As in previous years, we continue to have concerns regarding the overall governance of the Company.
First of all, there is a lack of disclosure regarding executive compensation. Furthermore, we note that non-executives receive a fixed fee that does not appear to be linked with attendance, nor are the meetings and attendance rates at board meetings disclosed. Hence, we recommend shareholders to OPPOSE to ITEM 7 (approval to set the board of directors’ compensation).
There is a lack of independent members and gender diversity on the board. ECGS considers 2 of the 11 directors to be independent (18%), which does not meet ECGS' guidelines of 50% minimum, and only 1 woman will be serving on the board (9%), which does not meet ECGS' guidelines of 30% minimum.
Under ITEM 6, while we support the re-election of board members on a yearly basis, we believe that shareholders should have the opportunity to vote on each re-election separately, as opposed to electing the board as a slate. Furthermore, we find the practice of slate elections deeply out of step with good corporate governance practices and urge the Company to implement individual elections. Therefore, we recommend to OPPOSE.

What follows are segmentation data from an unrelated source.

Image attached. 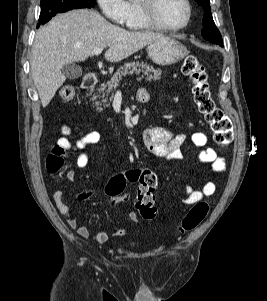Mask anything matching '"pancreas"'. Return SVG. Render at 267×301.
I'll use <instances>...</instances> for the list:
<instances>
[{
	"instance_id": "cf45deb5",
	"label": "pancreas",
	"mask_w": 267,
	"mask_h": 301,
	"mask_svg": "<svg viewBox=\"0 0 267 301\" xmlns=\"http://www.w3.org/2000/svg\"><path fill=\"white\" fill-rule=\"evenodd\" d=\"M136 73L139 75L140 73L144 76H147L149 81L158 80L161 77L162 71L161 69H155L153 66H150L146 63L139 62H131L126 63L124 66H121L113 77L107 81L106 83L101 84V87L98 89L99 94L94 95V97L99 96L102 98L101 102L97 101L96 105L98 106L101 103H106L109 96H112L119 85V82L122 80V77H125L128 74ZM97 110H101L100 107H97Z\"/></svg>"
}]
</instances>
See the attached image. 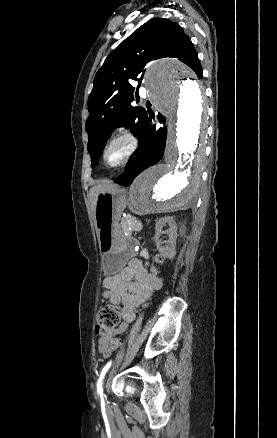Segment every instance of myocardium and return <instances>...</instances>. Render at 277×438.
Instances as JSON below:
<instances>
[{
  "instance_id": "1",
  "label": "myocardium",
  "mask_w": 277,
  "mask_h": 438,
  "mask_svg": "<svg viewBox=\"0 0 277 438\" xmlns=\"http://www.w3.org/2000/svg\"><path fill=\"white\" fill-rule=\"evenodd\" d=\"M118 142H124L126 144V152H125L123 158L119 162L114 163V164H110L107 161V153L110 150V148ZM138 148H139L138 137L130 130L121 131L118 134H116L115 136H113L107 142L106 146L104 147L103 152H102L103 163L109 169H118V168L124 167L136 155Z\"/></svg>"
}]
</instances>
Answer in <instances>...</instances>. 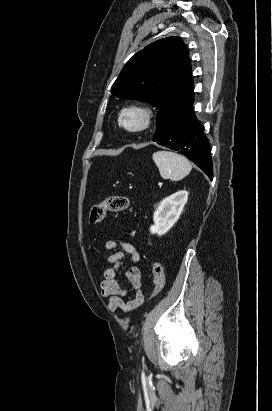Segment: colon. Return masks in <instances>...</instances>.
<instances>
[{"mask_svg":"<svg viewBox=\"0 0 272 411\" xmlns=\"http://www.w3.org/2000/svg\"><path fill=\"white\" fill-rule=\"evenodd\" d=\"M130 199L125 196H112L104 201L95 204L89 213V222L91 225H99L103 222L108 212H121L130 206ZM152 273L154 278V288L150 298L157 296L164 287V271L162 264L158 261L152 264ZM144 300V299H143ZM143 302V301H142Z\"/></svg>","mask_w":272,"mask_h":411,"instance_id":"1","label":"colon"}]
</instances>
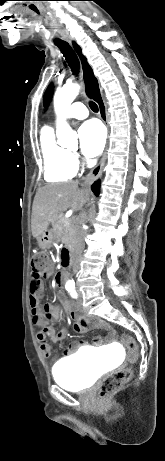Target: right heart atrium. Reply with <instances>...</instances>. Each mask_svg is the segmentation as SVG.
Instances as JSON below:
<instances>
[{"label": "right heart atrium", "instance_id": "obj_1", "mask_svg": "<svg viewBox=\"0 0 165 461\" xmlns=\"http://www.w3.org/2000/svg\"><path fill=\"white\" fill-rule=\"evenodd\" d=\"M72 158H73V161H74L75 163H78L79 160H78V156H77L76 154H73V155H72Z\"/></svg>", "mask_w": 165, "mask_h": 461}]
</instances>
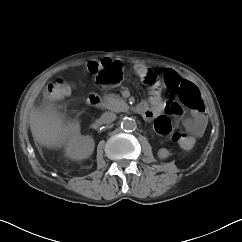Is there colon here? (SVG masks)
I'll return each mask as SVG.
<instances>
[{
    "label": "colon",
    "instance_id": "1",
    "mask_svg": "<svg viewBox=\"0 0 242 242\" xmlns=\"http://www.w3.org/2000/svg\"><path fill=\"white\" fill-rule=\"evenodd\" d=\"M88 72L96 76V81L99 85L110 86L119 83L122 79V68L115 63L107 62H91L88 64ZM142 80L145 85L154 93L158 94L160 91V85L156 74L152 71H148L143 75ZM165 84L171 90H178V97L183 105L194 112H201L203 109V103L200 97L197 87L186 81L176 77L173 73L168 72L165 74ZM74 86L63 79H58L49 83L44 91V97L46 102H53L67 96ZM154 128L157 133L161 135L172 134L171 121L162 115H158L154 120ZM173 139H176V133L173 134Z\"/></svg>",
    "mask_w": 242,
    "mask_h": 242
}]
</instances>
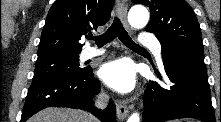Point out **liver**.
Instances as JSON below:
<instances>
[{
  "label": "liver",
  "mask_w": 221,
  "mask_h": 122,
  "mask_svg": "<svg viewBox=\"0 0 221 122\" xmlns=\"http://www.w3.org/2000/svg\"><path fill=\"white\" fill-rule=\"evenodd\" d=\"M96 120L82 110L49 107L32 116L28 122H96Z\"/></svg>",
  "instance_id": "1"
}]
</instances>
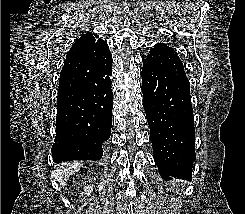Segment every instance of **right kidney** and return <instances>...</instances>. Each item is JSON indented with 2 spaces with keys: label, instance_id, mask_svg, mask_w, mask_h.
<instances>
[{
  "label": "right kidney",
  "instance_id": "obj_1",
  "mask_svg": "<svg viewBox=\"0 0 245 214\" xmlns=\"http://www.w3.org/2000/svg\"><path fill=\"white\" fill-rule=\"evenodd\" d=\"M93 190L92 186H86L84 187V192H82V194L84 195H90L91 191Z\"/></svg>",
  "mask_w": 245,
  "mask_h": 214
}]
</instances>
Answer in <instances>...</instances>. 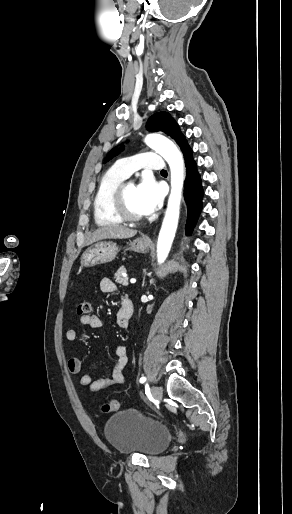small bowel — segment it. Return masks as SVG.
Instances as JSON below:
<instances>
[{
	"instance_id": "c3829d8e",
	"label": "small bowel",
	"mask_w": 292,
	"mask_h": 514,
	"mask_svg": "<svg viewBox=\"0 0 292 514\" xmlns=\"http://www.w3.org/2000/svg\"><path fill=\"white\" fill-rule=\"evenodd\" d=\"M100 290L105 294H113L116 292V285L110 278H102L100 281ZM130 318H127L125 312L120 306L116 313V323L120 329H127L129 327ZM79 322L82 326H88L92 329H100L102 327V319L97 314H89L81 316ZM79 337V331L75 327H71L66 332V338L69 341H76ZM115 353L118 357L111 374L98 380H93L90 374H83L79 378L80 385H88L90 391L97 392L107 388L123 384L125 382L124 368L127 364V348L119 345L115 348ZM83 368L82 360L78 357H72L68 361V370L73 375L81 373Z\"/></svg>"
}]
</instances>
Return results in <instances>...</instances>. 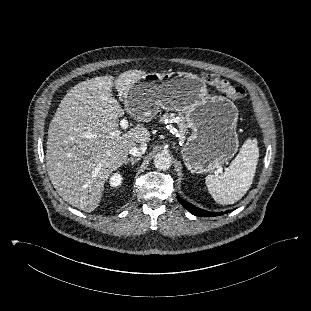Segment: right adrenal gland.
<instances>
[{
    "label": "right adrenal gland",
    "instance_id": "obj_1",
    "mask_svg": "<svg viewBox=\"0 0 311 311\" xmlns=\"http://www.w3.org/2000/svg\"><path fill=\"white\" fill-rule=\"evenodd\" d=\"M141 158L140 157H137V158H129L127 159L124 164L127 165L128 163H131L132 167L134 166V164L136 162H138Z\"/></svg>",
    "mask_w": 311,
    "mask_h": 311
}]
</instances>
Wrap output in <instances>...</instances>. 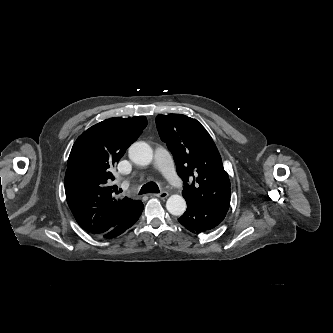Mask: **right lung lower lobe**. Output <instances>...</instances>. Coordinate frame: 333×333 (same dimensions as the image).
Listing matches in <instances>:
<instances>
[{"instance_id": "obj_1", "label": "right lung lower lobe", "mask_w": 333, "mask_h": 333, "mask_svg": "<svg viewBox=\"0 0 333 333\" xmlns=\"http://www.w3.org/2000/svg\"><path fill=\"white\" fill-rule=\"evenodd\" d=\"M144 205L142 204L140 208L132 214L128 219L123 221L122 223L118 224L117 226L113 227L110 231L104 233L100 237L104 238H114L123 232H125L128 228H130L140 217L142 211H143Z\"/></svg>"}]
</instances>
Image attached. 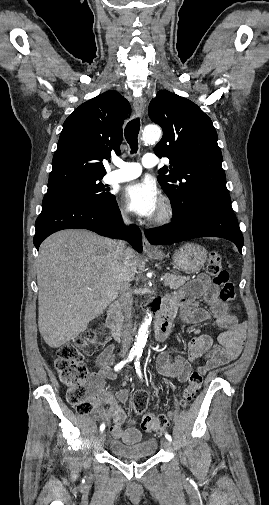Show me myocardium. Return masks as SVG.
Segmentation results:
<instances>
[{"label": "myocardium", "mask_w": 269, "mask_h": 505, "mask_svg": "<svg viewBox=\"0 0 269 505\" xmlns=\"http://www.w3.org/2000/svg\"><path fill=\"white\" fill-rule=\"evenodd\" d=\"M175 214L174 207L168 199H164L161 203L158 213L153 219L155 224H166L170 222Z\"/></svg>", "instance_id": "obj_1"}]
</instances>
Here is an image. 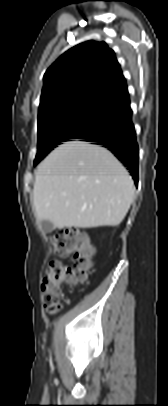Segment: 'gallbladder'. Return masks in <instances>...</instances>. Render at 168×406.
Here are the masks:
<instances>
[{
  "instance_id": "bac80fb5",
  "label": "gallbladder",
  "mask_w": 168,
  "mask_h": 406,
  "mask_svg": "<svg viewBox=\"0 0 168 406\" xmlns=\"http://www.w3.org/2000/svg\"><path fill=\"white\" fill-rule=\"evenodd\" d=\"M42 230L46 233L52 232L54 229L53 224L48 220L41 221Z\"/></svg>"
}]
</instances>
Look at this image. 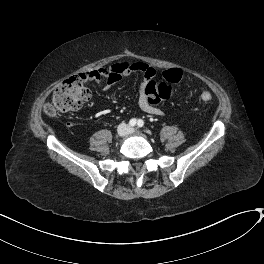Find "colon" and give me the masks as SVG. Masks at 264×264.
Returning <instances> with one entry per match:
<instances>
[{"instance_id":"1","label":"colon","mask_w":264,"mask_h":264,"mask_svg":"<svg viewBox=\"0 0 264 264\" xmlns=\"http://www.w3.org/2000/svg\"><path fill=\"white\" fill-rule=\"evenodd\" d=\"M183 73L178 68L163 71L162 80L151 82L145 87L146 96L153 102L168 101L172 97V86L181 81ZM90 90L79 77H71L58 84L52 94V100L45 104L48 116L79 110L89 99ZM204 102L212 100V93L203 89L200 94Z\"/></svg>"}]
</instances>
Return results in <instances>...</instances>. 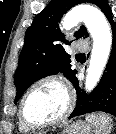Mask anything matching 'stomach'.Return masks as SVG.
<instances>
[{
  "label": "stomach",
  "instance_id": "obj_1",
  "mask_svg": "<svg viewBox=\"0 0 116 134\" xmlns=\"http://www.w3.org/2000/svg\"><path fill=\"white\" fill-rule=\"evenodd\" d=\"M91 125L85 121L67 124L59 134H92Z\"/></svg>",
  "mask_w": 116,
  "mask_h": 134
}]
</instances>
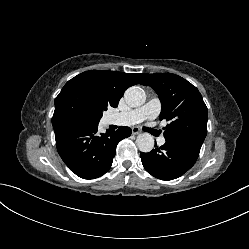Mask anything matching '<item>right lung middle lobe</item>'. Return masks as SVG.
Listing matches in <instances>:
<instances>
[{
    "label": "right lung middle lobe",
    "instance_id": "dd1d6c3e",
    "mask_svg": "<svg viewBox=\"0 0 249 249\" xmlns=\"http://www.w3.org/2000/svg\"><path fill=\"white\" fill-rule=\"evenodd\" d=\"M103 110L90 93L70 88L61 90L56 97L53 118L67 117L93 125L99 123Z\"/></svg>",
    "mask_w": 249,
    "mask_h": 249
}]
</instances>
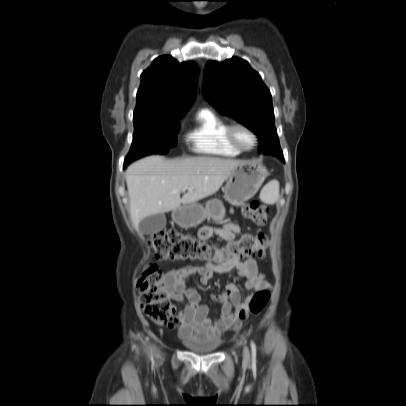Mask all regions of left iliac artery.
<instances>
[{
	"mask_svg": "<svg viewBox=\"0 0 406 406\" xmlns=\"http://www.w3.org/2000/svg\"><path fill=\"white\" fill-rule=\"evenodd\" d=\"M251 349H252V360L255 362L256 360V346L255 343L251 342Z\"/></svg>",
	"mask_w": 406,
	"mask_h": 406,
	"instance_id": "left-iliac-artery-1",
	"label": "left iliac artery"
}]
</instances>
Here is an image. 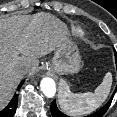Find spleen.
I'll return each mask as SVG.
<instances>
[{
    "mask_svg": "<svg viewBox=\"0 0 117 117\" xmlns=\"http://www.w3.org/2000/svg\"><path fill=\"white\" fill-rule=\"evenodd\" d=\"M112 85V74L107 72L102 83L93 92L75 94L65 80L60 82L59 105L63 112L76 117L87 115L98 109L107 99Z\"/></svg>",
    "mask_w": 117,
    "mask_h": 117,
    "instance_id": "1",
    "label": "spleen"
}]
</instances>
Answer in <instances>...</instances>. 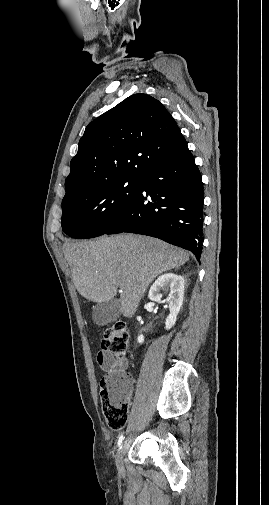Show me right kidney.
Wrapping results in <instances>:
<instances>
[{
	"label": "right kidney",
	"mask_w": 269,
	"mask_h": 505,
	"mask_svg": "<svg viewBox=\"0 0 269 505\" xmlns=\"http://www.w3.org/2000/svg\"><path fill=\"white\" fill-rule=\"evenodd\" d=\"M184 278L174 273H166L157 278L149 290L148 297L157 303L161 302V291L169 293L166 299L170 314L166 318L165 328L169 330L176 323L177 315L183 303L184 296ZM144 342V336L138 337V343Z\"/></svg>",
	"instance_id": "obj_1"
}]
</instances>
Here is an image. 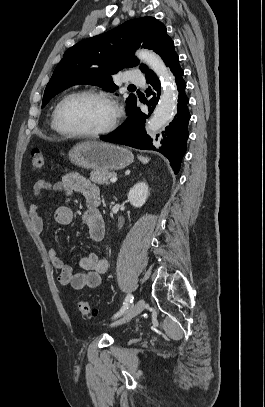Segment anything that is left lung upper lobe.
<instances>
[{
	"label": "left lung upper lobe",
	"mask_w": 265,
	"mask_h": 407,
	"mask_svg": "<svg viewBox=\"0 0 265 407\" xmlns=\"http://www.w3.org/2000/svg\"><path fill=\"white\" fill-rule=\"evenodd\" d=\"M138 47L152 49L170 68L179 59L163 23L154 17L129 20L109 32L85 39L65 52L46 86L42 108L52 97L77 84L97 85L114 92L118 87L111 74L137 66L139 61L134 51ZM140 70L146 76L155 75L144 64ZM136 101L133 94L127 98L128 115L136 107Z\"/></svg>",
	"instance_id": "left-lung-upper-lobe-1"
}]
</instances>
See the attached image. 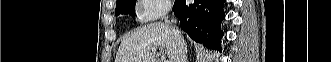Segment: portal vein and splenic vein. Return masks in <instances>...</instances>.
<instances>
[{
    "instance_id": "1",
    "label": "portal vein and splenic vein",
    "mask_w": 331,
    "mask_h": 62,
    "mask_svg": "<svg viewBox=\"0 0 331 62\" xmlns=\"http://www.w3.org/2000/svg\"><path fill=\"white\" fill-rule=\"evenodd\" d=\"M156 48H152V52H155ZM165 62H170L169 60H166Z\"/></svg>"
}]
</instances>
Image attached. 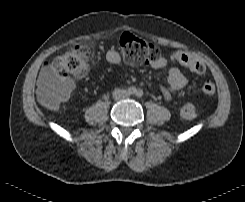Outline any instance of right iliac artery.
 Wrapping results in <instances>:
<instances>
[{
    "label": "right iliac artery",
    "instance_id": "right-iliac-artery-1",
    "mask_svg": "<svg viewBox=\"0 0 245 202\" xmlns=\"http://www.w3.org/2000/svg\"><path fill=\"white\" fill-rule=\"evenodd\" d=\"M136 92V88L135 87H129L128 88V93L129 94H134Z\"/></svg>",
    "mask_w": 245,
    "mask_h": 202
}]
</instances>
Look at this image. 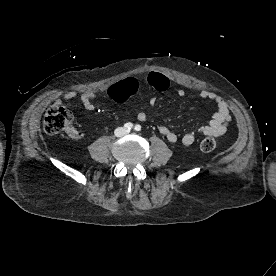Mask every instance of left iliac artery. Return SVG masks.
Returning <instances> with one entry per match:
<instances>
[{"label":"left iliac artery","instance_id":"44dca946","mask_svg":"<svg viewBox=\"0 0 276 276\" xmlns=\"http://www.w3.org/2000/svg\"><path fill=\"white\" fill-rule=\"evenodd\" d=\"M134 129H135V131H140V130H141V126L137 124V125L134 127Z\"/></svg>","mask_w":276,"mask_h":276}]
</instances>
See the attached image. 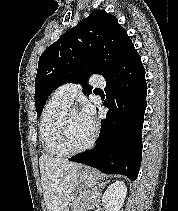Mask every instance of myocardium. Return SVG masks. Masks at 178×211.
Wrapping results in <instances>:
<instances>
[{
    "instance_id": "myocardium-1",
    "label": "myocardium",
    "mask_w": 178,
    "mask_h": 211,
    "mask_svg": "<svg viewBox=\"0 0 178 211\" xmlns=\"http://www.w3.org/2000/svg\"><path fill=\"white\" fill-rule=\"evenodd\" d=\"M72 113H78V112L75 109H68L63 114L62 119H61L60 132L58 136V144L65 155H75V154L85 152L86 150L90 149L94 145L97 138V128L94 127L92 137L90 138L87 144H85L84 146L78 149L70 148L67 142V132H68V119Z\"/></svg>"
}]
</instances>
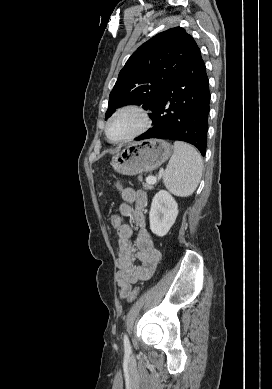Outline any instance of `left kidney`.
Instances as JSON below:
<instances>
[{
  "mask_svg": "<svg viewBox=\"0 0 272 389\" xmlns=\"http://www.w3.org/2000/svg\"><path fill=\"white\" fill-rule=\"evenodd\" d=\"M178 204L166 190L155 194L149 213L150 229L157 236H165L175 223Z\"/></svg>",
  "mask_w": 272,
  "mask_h": 389,
  "instance_id": "left-kidney-1",
  "label": "left kidney"
}]
</instances>
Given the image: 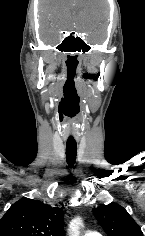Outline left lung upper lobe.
I'll list each match as a JSON object with an SVG mask.
<instances>
[{
    "label": "left lung upper lobe",
    "mask_w": 145,
    "mask_h": 236,
    "mask_svg": "<svg viewBox=\"0 0 145 236\" xmlns=\"http://www.w3.org/2000/svg\"><path fill=\"white\" fill-rule=\"evenodd\" d=\"M93 213L108 236H143L139 225L118 204L101 205Z\"/></svg>",
    "instance_id": "left-lung-upper-lobe-1"
}]
</instances>
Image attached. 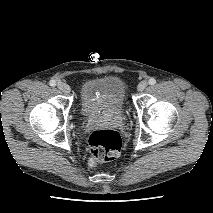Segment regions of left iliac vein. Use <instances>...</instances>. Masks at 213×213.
I'll return each instance as SVG.
<instances>
[{
	"label": "left iliac vein",
	"instance_id": "1",
	"mask_svg": "<svg viewBox=\"0 0 213 213\" xmlns=\"http://www.w3.org/2000/svg\"><path fill=\"white\" fill-rule=\"evenodd\" d=\"M148 85V82L146 80L141 81L138 86H137V90L142 92Z\"/></svg>",
	"mask_w": 213,
	"mask_h": 213
}]
</instances>
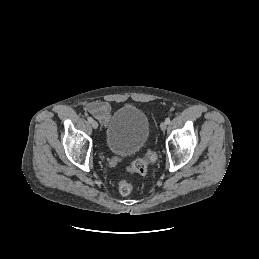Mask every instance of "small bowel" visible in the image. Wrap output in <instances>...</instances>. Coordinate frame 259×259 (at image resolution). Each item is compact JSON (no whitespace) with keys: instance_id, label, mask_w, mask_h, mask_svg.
<instances>
[{"instance_id":"1","label":"small bowel","mask_w":259,"mask_h":259,"mask_svg":"<svg viewBox=\"0 0 259 259\" xmlns=\"http://www.w3.org/2000/svg\"><path fill=\"white\" fill-rule=\"evenodd\" d=\"M86 109L102 123H106L111 115L112 107L106 101H93L86 105Z\"/></svg>"}]
</instances>
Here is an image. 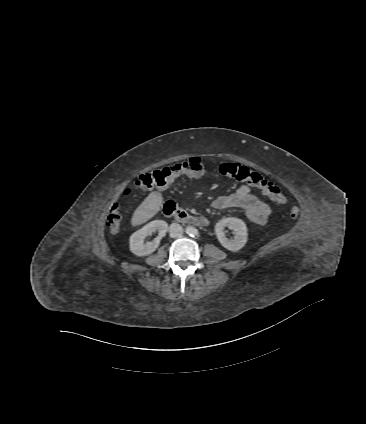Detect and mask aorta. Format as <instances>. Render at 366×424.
Returning <instances> with one entry per match:
<instances>
[{
  "instance_id": "762f6f07",
  "label": "aorta",
  "mask_w": 366,
  "mask_h": 424,
  "mask_svg": "<svg viewBox=\"0 0 366 424\" xmlns=\"http://www.w3.org/2000/svg\"><path fill=\"white\" fill-rule=\"evenodd\" d=\"M187 233L191 236H195L198 234V230L193 226H188Z\"/></svg>"
}]
</instances>
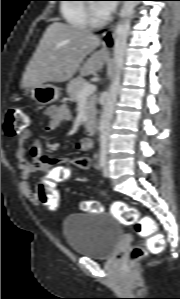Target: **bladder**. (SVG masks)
Masks as SVG:
<instances>
[{
    "label": "bladder",
    "mask_w": 180,
    "mask_h": 299,
    "mask_svg": "<svg viewBox=\"0 0 180 299\" xmlns=\"http://www.w3.org/2000/svg\"><path fill=\"white\" fill-rule=\"evenodd\" d=\"M61 229L75 254L93 259L111 257L122 238L119 223L107 212L71 214L63 220Z\"/></svg>",
    "instance_id": "obj_1"
}]
</instances>
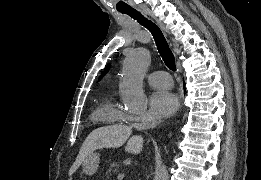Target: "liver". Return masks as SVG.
Returning <instances> with one entry per match:
<instances>
[{
  "mask_svg": "<svg viewBox=\"0 0 261 180\" xmlns=\"http://www.w3.org/2000/svg\"><path fill=\"white\" fill-rule=\"evenodd\" d=\"M132 128L127 126H104V128H97L87 136L83 142L80 152L69 170V176H72L78 168H80L84 160H88L89 156L93 154L94 150H102V148H121L125 142V152L128 154H141L143 146V138L141 136H132Z\"/></svg>",
  "mask_w": 261,
  "mask_h": 180,
  "instance_id": "1",
  "label": "liver"
}]
</instances>
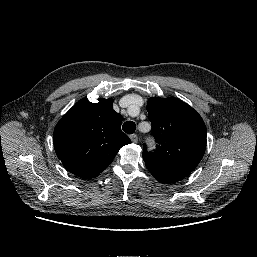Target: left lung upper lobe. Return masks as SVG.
<instances>
[{
  "label": "left lung upper lobe",
  "mask_w": 257,
  "mask_h": 257,
  "mask_svg": "<svg viewBox=\"0 0 257 257\" xmlns=\"http://www.w3.org/2000/svg\"><path fill=\"white\" fill-rule=\"evenodd\" d=\"M155 152L143 147L147 169L185 178L201 161L206 148V127L201 116L188 104L170 97L147 101Z\"/></svg>",
  "instance_id": "left-lung-upper-lobe-1"
}]
</instances>
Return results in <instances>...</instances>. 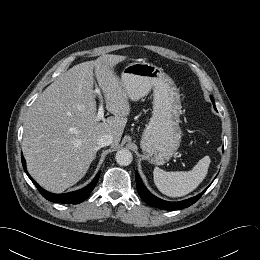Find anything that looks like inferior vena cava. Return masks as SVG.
Segmentation results:
<instances>
[{"instance_id": "inferior-vena-cava-1", "label": "inferior vena cava", "mask_w": 260, "mask_h": 260, "mask_svg": "<svg viewBox=\"0 0 260 260\" xmlns=\"http://www.w3.org/2000/svg\"><path fill=\"white\" fill-rule=\"evenodd\" d=\"M113 142V136L111 134H102L97 139V146L99 148L109 146Z\"/></svg>"}]
</instances>
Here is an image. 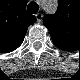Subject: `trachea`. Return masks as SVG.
Returning a JSON list of instances; mask_svg holds the SVG:
<instances>
[{
    "instance_id": "1",
    "label": "trachea",
    "mask_w": 80,
    "mask_h": 80,
    "mask_svg": "<svg viewBox=\"0 0 80 80\" xmlns=\"http://www.w3.org/2000/svg\"><path fill=\"white\" fill-rule=\"evenodd\" d=\"M28 12L31 14H35L39 10V5L36 2H30L27 6Z\"/></svg>"
}]
</instances>
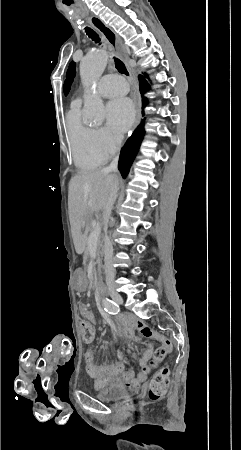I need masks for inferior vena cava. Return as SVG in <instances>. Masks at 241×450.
I'll return each instance as SVG.
<instances>
[{
  "instance_id": "602c4592",
  "label": "inferior vena cava",
  "mask_w": 241,
  "mask_h": 450,
  "mask_svg": "<svg viewBox=\"0 0 241 450\" xmlns=\"http://www.w3.org/2000/svg\"><path fill=\"white\" fill-rule=\"evenodd\" d=\"M118 144H122L123 136H119L117 138ZM118 160L119 156H116L114 158L113 162H111L110 166L108 168H104L105 174H109V172H117V166H118ZM117 184H115L114 188H112L110 200H108L106 206H105V212H107L108 216L111 214L112 206L117 198ZM108 224V222H107ZM107 224H105V238H104V270H105V276H106V282L107 284H112L114 278H115V270L113 266V244L107 236Z\"/></svg>"
}]
</instances>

Tenaris manufactures and supplies seamless steel pipe products for the global oil and gas industry, as well as other industrial applications. Co. operates an integrated worldwide network of steel pipe manufacturing, research, finishing, and service facilities with industrial operations in the Americas, Europe, Asia, and Africa. Co. produces pipes for boilers, heat exchangers, hydraulic cylinders, automotive, structural and other industrial applications and supplies welded steel pipes for oil and gas pipelines in the South American region. Its principal products include casing, tubing, line pipe, and mechanical and structural pipes. Co.'s organizes its business around one segment: Tubes.